Nicolás Samper y su opinión sobre el escándalo en el fraude de la venta de boletería.

Nicolás Samper

Nicolás Samper: Columnista de Futbolred

Foto: A. particular

31 de julio 2018 , 08:59 p.m.

Las imágenes son de orgullo: Yerry Mina se levanta por los cielos tres veces y empuja a Colombia hasta instancias de alegría. Juega en el Barcelona y como parece no tener espacio allí, hay varios clubes que lo quieren: se habla del Manchester United, del Everton… Mientras tanto el mejor futbolista de la liga holandesa, Santiago Arias, no aparece en la fotografía oficial del PSV Eindhoven y se planta en Madrid porque tendría todas las chances de estar en el Atlético de Simeone.

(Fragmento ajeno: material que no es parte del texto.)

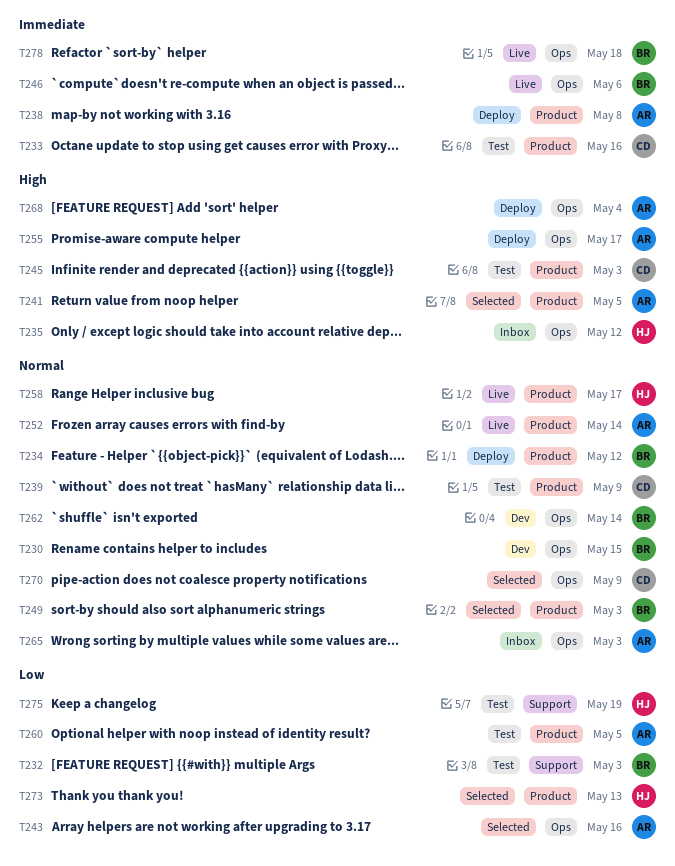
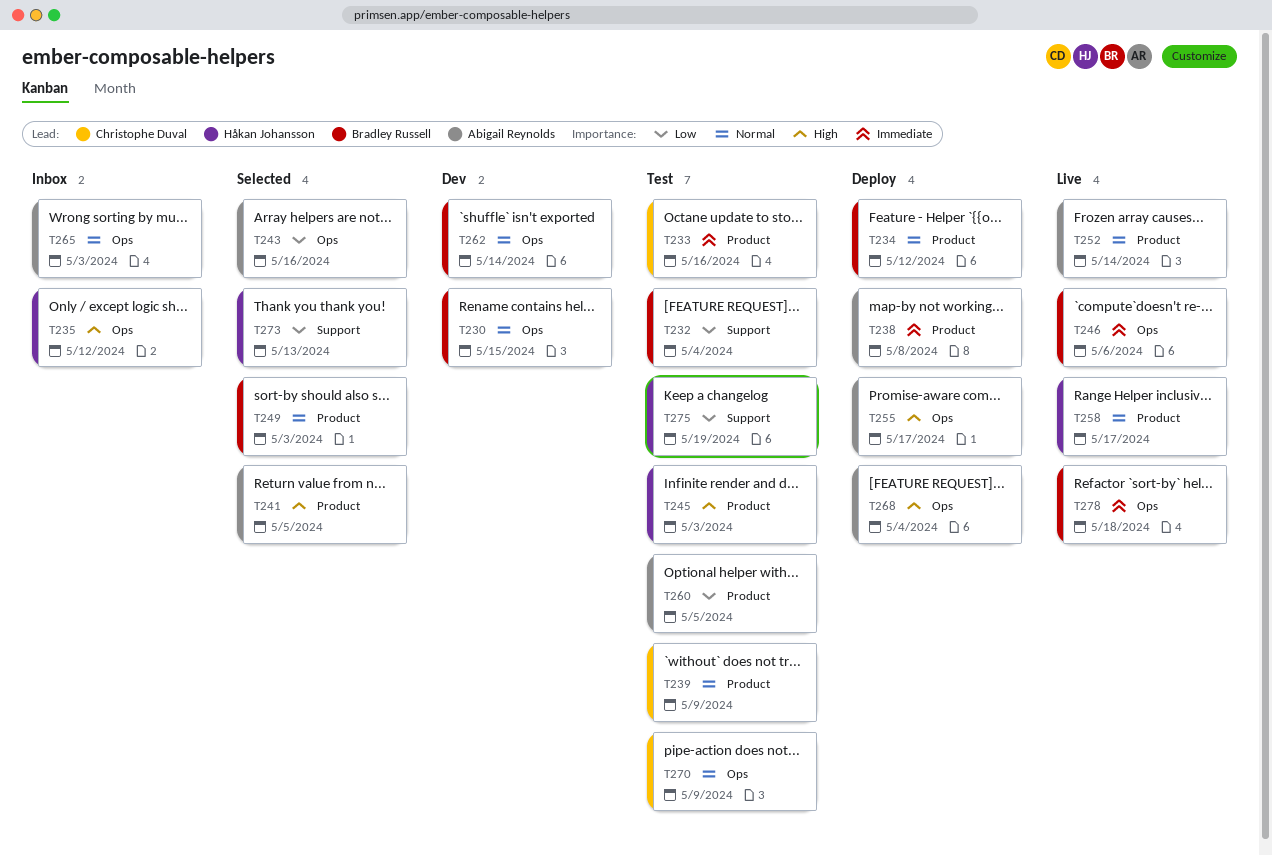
T232, due: May 3 -> May 4
T245, owner: Christophe Duval -> Håkan Johansson
T270, status: Selected -> Test
T273, label: Product -> Support

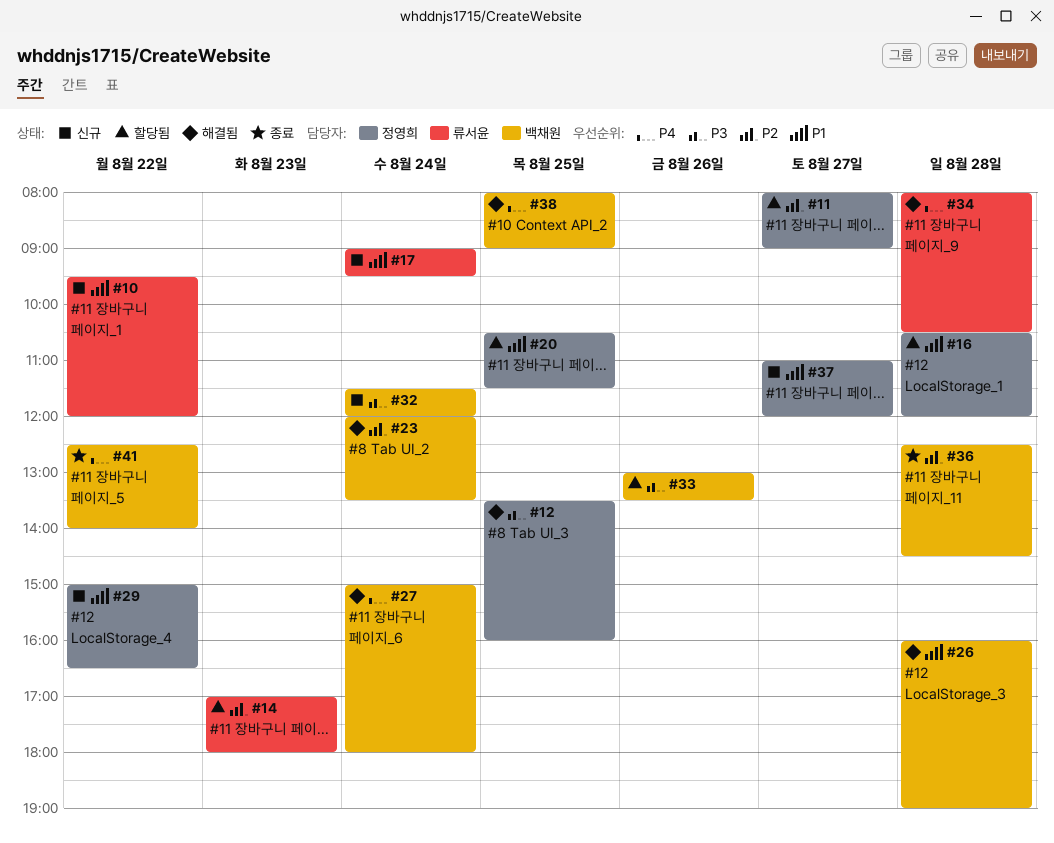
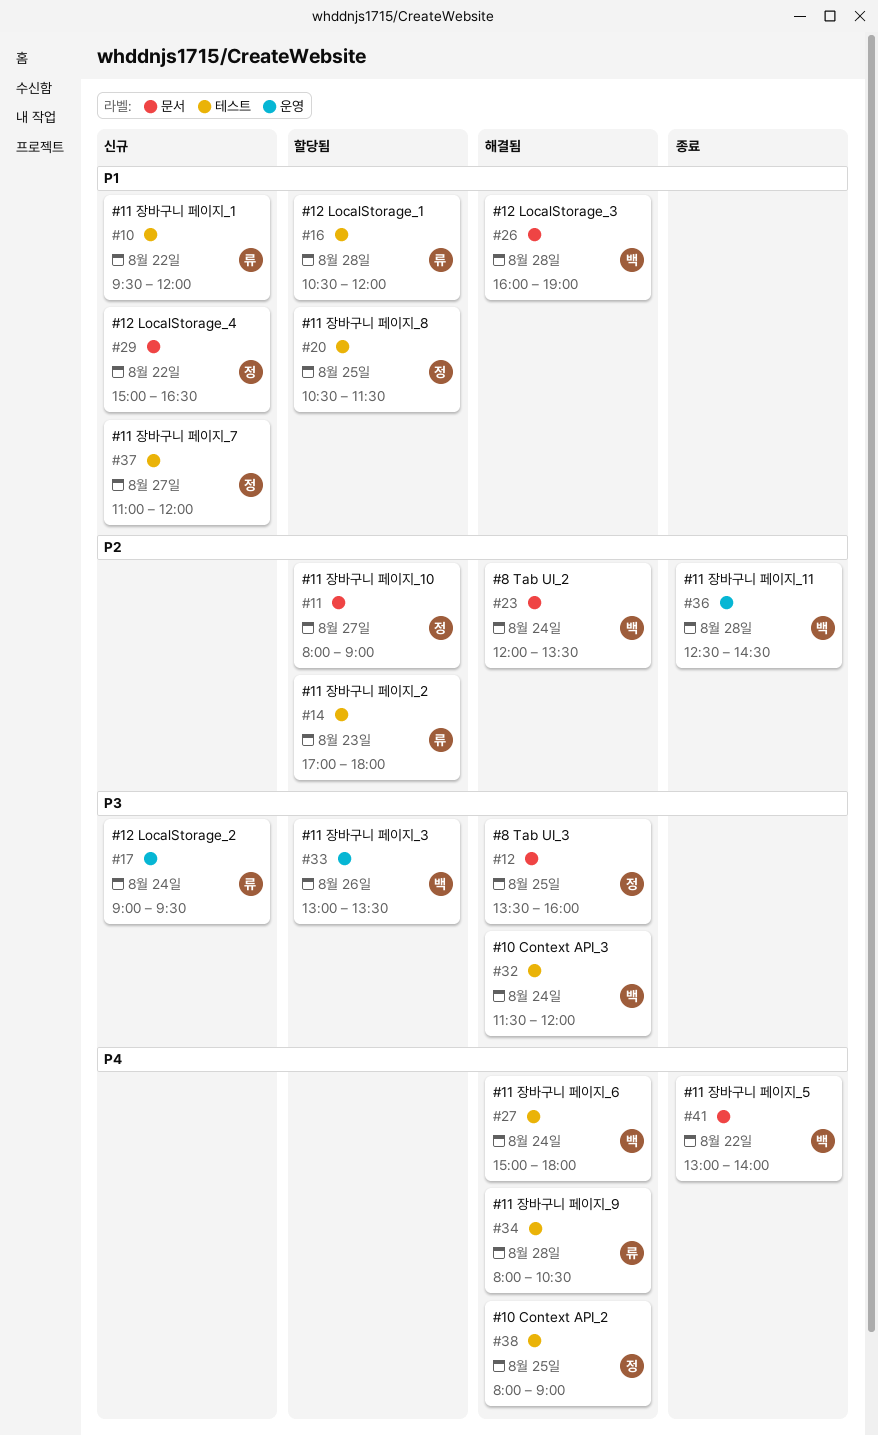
#16, owner: 정영희 -> 류서윤
#17, priority: P1 -> P3
#32, status: 신규 -> 해결됨
#38, owner: 백채원 -> 정영희
#41, begins: 12:30 -> 13:00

James Rodríguez con la camiseta del Real Madrid hace un par de temporadas y ahora con la del Bayern Munich. Postales que parecían muy intermitentes en el pasado pero que hoy por la calidad del 10 se nos han vuelto normales. Es gente que está en las grandes ligas del fútbol. Falcao García y sus goles que llenan de esperanza a una nación y a él mismo.

Ospina vuela por los aires y espera que en ese tránsito tenga más tiempo en el campo, si no en el Arsenal, de golpe en Turquía. Davinson Sánchez titular inamovible en el Tottenham Hotspur, haciendo gala de un nivel superlativo durante mucho tiempo -salvo aquel pestañeo ante los japoneses, pero que no alcanza a tapar el bosque de virtudes que como jugador cuenta-.

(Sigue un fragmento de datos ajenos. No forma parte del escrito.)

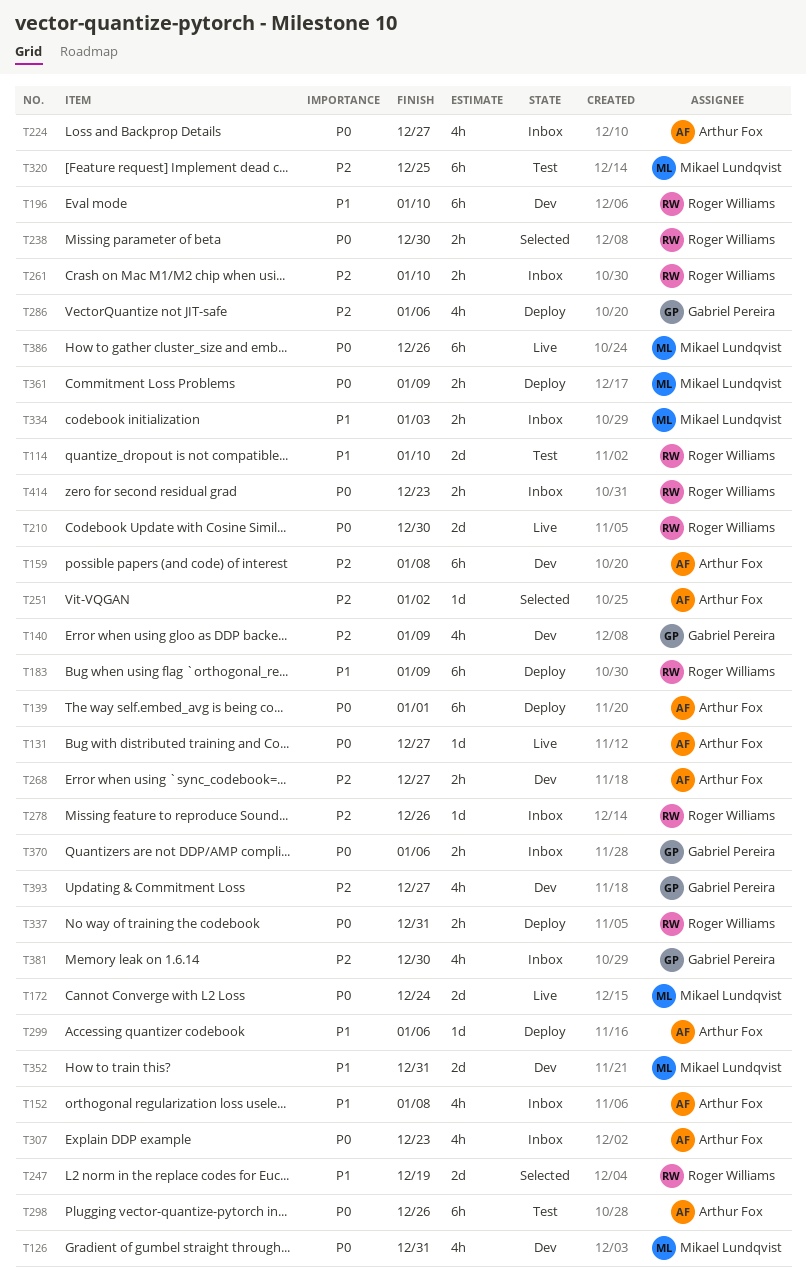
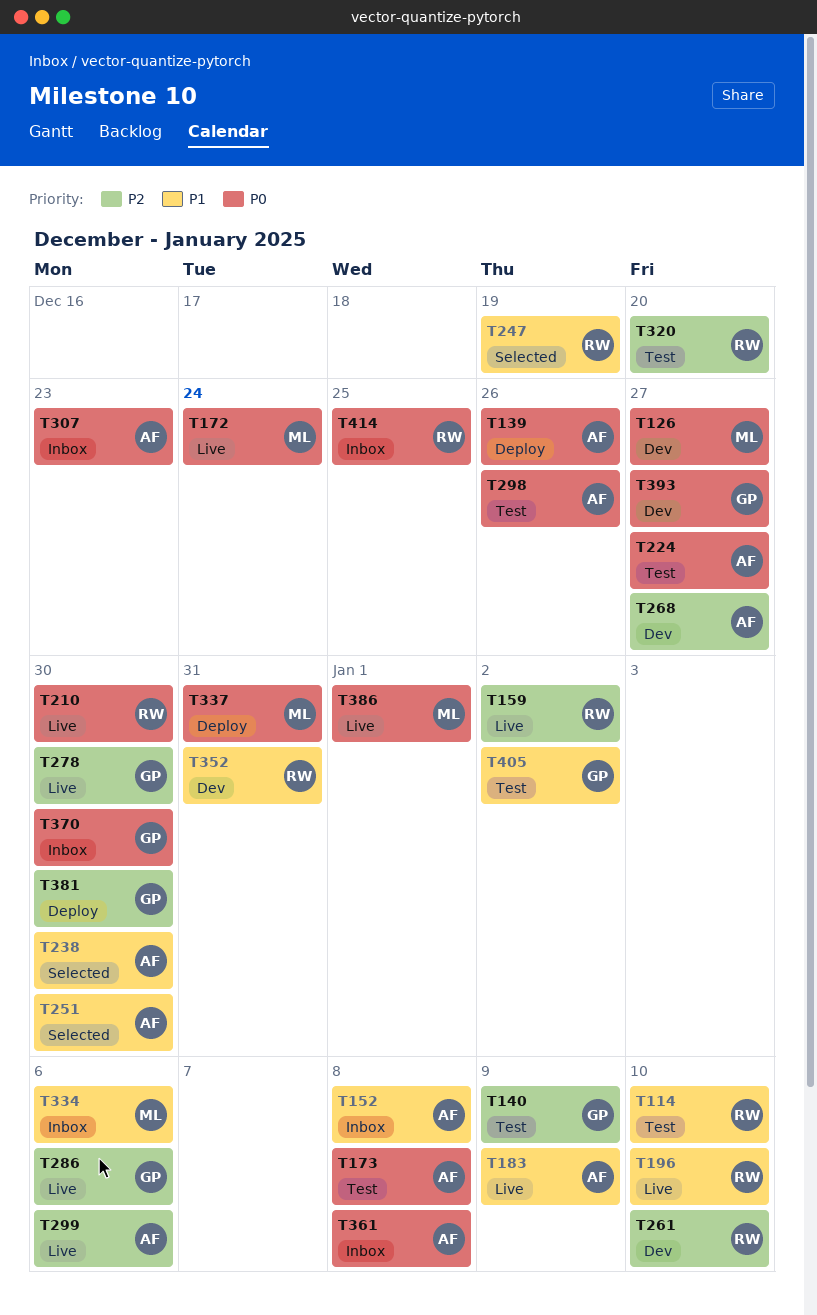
T126, due: Dec 31 -> Dec 27
T131: present -> none
T139, due: Jan 1 -> Dec 26
T140, status: Dev -> Test
T159, status: Dev -> Live
T159, owner: Arthur Fox -> Roger Williams
T159, due: Jan 8 -> Jan 2
T173: none -> present
T183, status: Deploy -> Live
T183, owner: Roger Williams -> Arthur Fox
T196, status: Dev -> Live
T224, status: Inbox -> Test
T238, owner: Roger Williams -> Arthur Fox
T238, priority: P0 -> P1
T251, priority: P2 -> P1
T251, due: Jan 2 -> Dec 30
T261, status: Inbox -> Dev
T278, status: Inbox -> Live
T278, owner: Roger Williams -> Gabriel Pereira
T278, due: Dec 26 -> Dec 30
T286, status: Deploy -> Live
T299, status: Deploy -> Live
T299, priority: P1 -> P2
T320, owner: Mikael Lundqvist -> Roger Williams
T320, due: Dec 25 -> Dec 20
T334, due: Jan 3 -> Jan 6
T337, owner: Roger Williams -> Mikael Lundqvist
T352, owner: Mikael Lundqvist -> Roger Williams
T361, status: Deploy -> Inbox
T361, owner: Mikael Lundqvist -> Arthur Fox
T361, due: Jan 9 -> Jan 8
T370, due: Jan 6 -> Dec 30
T381, status: Inbox -> Deploy
T386, due: Dec 26 -> Jan 1
T393, priority: P2 -> P0
T405: none -> present
T414, due: Dec 23 -> Dec 25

Juan Fernando Quintero pasando la pelota debajo de la barrera, relanzando su carrera en el Independiente Medellín, consolidándola en River Plate y quitándose de a poco ese mote de buen suplente para convencerse de que sí, de que es tan crack -como se lo dijo Pékerman- que le da para ser inicialista siempre. Cuadrado y sus gambetas en Juventus. ¡En Juventus!

Y uno sigue haciendo la cuenta y estamos ante la generación más brillante de jugadores nacidos en este país. Ante futbolistas de nivel -en todo sentido- que merecerían una cúpula directiva de un nivel mayor. Porque si hacemos esa misma revisión en los puestos dirigenciales, es para sentarse a llorar. Prueba de eso es la investigación hecha por la Superintendencia de Industria y Comercio a propósito del “cartel de la boletería” montado durante las eliminatorias.

El día que a Dante Panzeri le preguntaron sobre por qué había titulado un libro con el nombre de “Dirigentes, decencia y wines” respondió: son las tres cosas que no tiene el fútbol.

Imposible no pensar en Panzeri hoy ante todo lo que está ocurriendo.